The additional $1 billion in credit is certainly going to help the company weather the Covid-19 pandemic now. Singapore Airlines said it will continue to "explore additional means to shore up liquidity as necessary."

Also, the company, until July 2021, retains the option of raising an additional of up to S$6.2 billion in mandatory convertible bonds (MCB), which will provide further liquidity if necessary. In March, Singapore Airlines had announced that its rights exercise involved the issue of 295 rights MCBs for every 100 SIA shares held. Each of the rights could be exercised at $1 for one MCB. The rights shares were issued on the basis of three rights shares for every two existing Singapore Airlines shares owned by shareholders.

Singapore Airlines, one of the biggest carriers in South Asia, has been feeling the heat of the pandemic that almost brought its operations to a standstill over the past couple of months.

The airline has been struggling to stand back on its feet. Last month, the airline reported a net loss of S$212 million ($149.30 million), its first annual net loss in its 48-year history.

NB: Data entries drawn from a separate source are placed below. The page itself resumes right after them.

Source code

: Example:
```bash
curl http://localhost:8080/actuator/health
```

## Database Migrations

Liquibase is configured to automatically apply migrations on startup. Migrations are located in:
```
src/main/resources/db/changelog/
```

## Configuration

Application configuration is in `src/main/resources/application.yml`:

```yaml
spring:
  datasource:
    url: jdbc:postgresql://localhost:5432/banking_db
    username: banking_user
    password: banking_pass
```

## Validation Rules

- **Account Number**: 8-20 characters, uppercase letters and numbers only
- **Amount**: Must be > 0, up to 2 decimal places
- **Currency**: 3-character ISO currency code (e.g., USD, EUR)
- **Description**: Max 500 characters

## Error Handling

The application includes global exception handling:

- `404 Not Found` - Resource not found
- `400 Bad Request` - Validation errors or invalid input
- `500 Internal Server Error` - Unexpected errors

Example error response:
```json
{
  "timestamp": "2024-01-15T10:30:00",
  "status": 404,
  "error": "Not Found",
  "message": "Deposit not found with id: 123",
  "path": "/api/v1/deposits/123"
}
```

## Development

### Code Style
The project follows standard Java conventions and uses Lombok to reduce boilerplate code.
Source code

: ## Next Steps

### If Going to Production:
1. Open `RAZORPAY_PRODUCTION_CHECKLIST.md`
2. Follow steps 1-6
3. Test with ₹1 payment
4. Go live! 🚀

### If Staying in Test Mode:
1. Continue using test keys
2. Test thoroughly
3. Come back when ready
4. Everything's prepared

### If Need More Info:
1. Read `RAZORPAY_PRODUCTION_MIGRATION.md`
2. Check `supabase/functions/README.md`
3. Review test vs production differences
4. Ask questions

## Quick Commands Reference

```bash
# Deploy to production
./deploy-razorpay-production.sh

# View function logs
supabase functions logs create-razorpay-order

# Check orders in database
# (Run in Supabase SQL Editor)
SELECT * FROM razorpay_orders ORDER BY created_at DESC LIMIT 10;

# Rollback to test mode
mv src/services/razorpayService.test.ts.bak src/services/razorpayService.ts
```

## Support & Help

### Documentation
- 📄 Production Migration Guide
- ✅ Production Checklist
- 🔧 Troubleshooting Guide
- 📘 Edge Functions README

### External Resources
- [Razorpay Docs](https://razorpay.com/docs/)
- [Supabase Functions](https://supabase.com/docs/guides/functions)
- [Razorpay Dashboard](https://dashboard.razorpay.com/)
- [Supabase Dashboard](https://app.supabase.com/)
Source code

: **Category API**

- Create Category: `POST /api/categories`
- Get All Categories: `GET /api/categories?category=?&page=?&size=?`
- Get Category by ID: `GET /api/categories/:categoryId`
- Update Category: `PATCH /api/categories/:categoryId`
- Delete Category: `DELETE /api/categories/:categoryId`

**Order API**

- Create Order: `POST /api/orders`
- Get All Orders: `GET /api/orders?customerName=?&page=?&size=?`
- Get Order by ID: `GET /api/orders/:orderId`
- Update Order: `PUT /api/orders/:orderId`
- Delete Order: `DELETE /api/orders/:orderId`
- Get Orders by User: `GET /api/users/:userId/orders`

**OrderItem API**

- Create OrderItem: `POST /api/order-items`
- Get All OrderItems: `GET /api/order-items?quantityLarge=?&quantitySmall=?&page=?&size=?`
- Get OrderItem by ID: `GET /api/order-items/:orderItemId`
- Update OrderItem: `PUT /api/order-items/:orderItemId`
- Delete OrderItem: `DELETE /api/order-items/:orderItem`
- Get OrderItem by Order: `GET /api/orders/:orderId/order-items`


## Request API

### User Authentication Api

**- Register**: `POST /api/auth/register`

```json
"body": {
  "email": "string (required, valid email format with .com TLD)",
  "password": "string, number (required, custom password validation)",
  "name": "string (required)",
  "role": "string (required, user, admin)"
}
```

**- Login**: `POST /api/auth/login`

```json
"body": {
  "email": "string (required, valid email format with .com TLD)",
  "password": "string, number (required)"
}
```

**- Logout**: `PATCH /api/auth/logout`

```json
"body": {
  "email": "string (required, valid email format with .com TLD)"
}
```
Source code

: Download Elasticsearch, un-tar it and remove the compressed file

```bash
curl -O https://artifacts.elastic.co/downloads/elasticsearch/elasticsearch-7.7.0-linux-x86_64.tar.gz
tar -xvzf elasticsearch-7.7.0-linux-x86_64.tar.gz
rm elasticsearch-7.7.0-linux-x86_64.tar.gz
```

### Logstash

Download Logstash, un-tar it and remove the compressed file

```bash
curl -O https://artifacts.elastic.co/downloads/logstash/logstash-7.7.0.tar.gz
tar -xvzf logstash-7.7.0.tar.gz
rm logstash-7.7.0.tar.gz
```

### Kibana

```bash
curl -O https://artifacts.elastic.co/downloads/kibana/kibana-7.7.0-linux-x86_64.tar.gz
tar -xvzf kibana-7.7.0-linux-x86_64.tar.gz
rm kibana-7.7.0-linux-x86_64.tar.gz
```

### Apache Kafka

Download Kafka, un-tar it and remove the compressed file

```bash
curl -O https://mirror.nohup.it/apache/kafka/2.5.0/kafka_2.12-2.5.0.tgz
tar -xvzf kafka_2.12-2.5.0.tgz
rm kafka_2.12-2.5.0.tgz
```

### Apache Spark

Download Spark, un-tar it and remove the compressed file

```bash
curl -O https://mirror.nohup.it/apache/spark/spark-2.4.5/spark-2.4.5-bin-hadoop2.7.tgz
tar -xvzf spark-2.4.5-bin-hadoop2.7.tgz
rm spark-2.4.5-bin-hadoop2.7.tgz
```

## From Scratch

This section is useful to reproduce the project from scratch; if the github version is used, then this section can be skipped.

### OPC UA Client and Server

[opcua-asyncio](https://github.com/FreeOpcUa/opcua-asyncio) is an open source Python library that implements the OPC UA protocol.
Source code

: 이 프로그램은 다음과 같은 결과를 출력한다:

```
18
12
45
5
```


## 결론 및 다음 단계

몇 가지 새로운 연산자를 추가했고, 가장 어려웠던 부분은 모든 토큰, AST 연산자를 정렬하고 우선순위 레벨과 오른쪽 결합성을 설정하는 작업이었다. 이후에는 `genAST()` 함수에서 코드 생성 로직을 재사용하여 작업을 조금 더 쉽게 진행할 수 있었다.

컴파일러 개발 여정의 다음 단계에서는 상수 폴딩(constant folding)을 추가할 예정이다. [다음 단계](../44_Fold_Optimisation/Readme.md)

Net loss for January to March alone was S$732 million ($515.50 million) compared with S$203 million ($136.24 million) net profit in the same period last year.

However, the airline said on Sunday that it doesn't plan to cut jobs at this moment and would instead focus on recovering from the coronavirus outbreak. The airline offered its staff voluntary unpaid leave and some have taken temporary posts outside the company after it temporarily suspended most of its flights due to the coronavirus outbreak.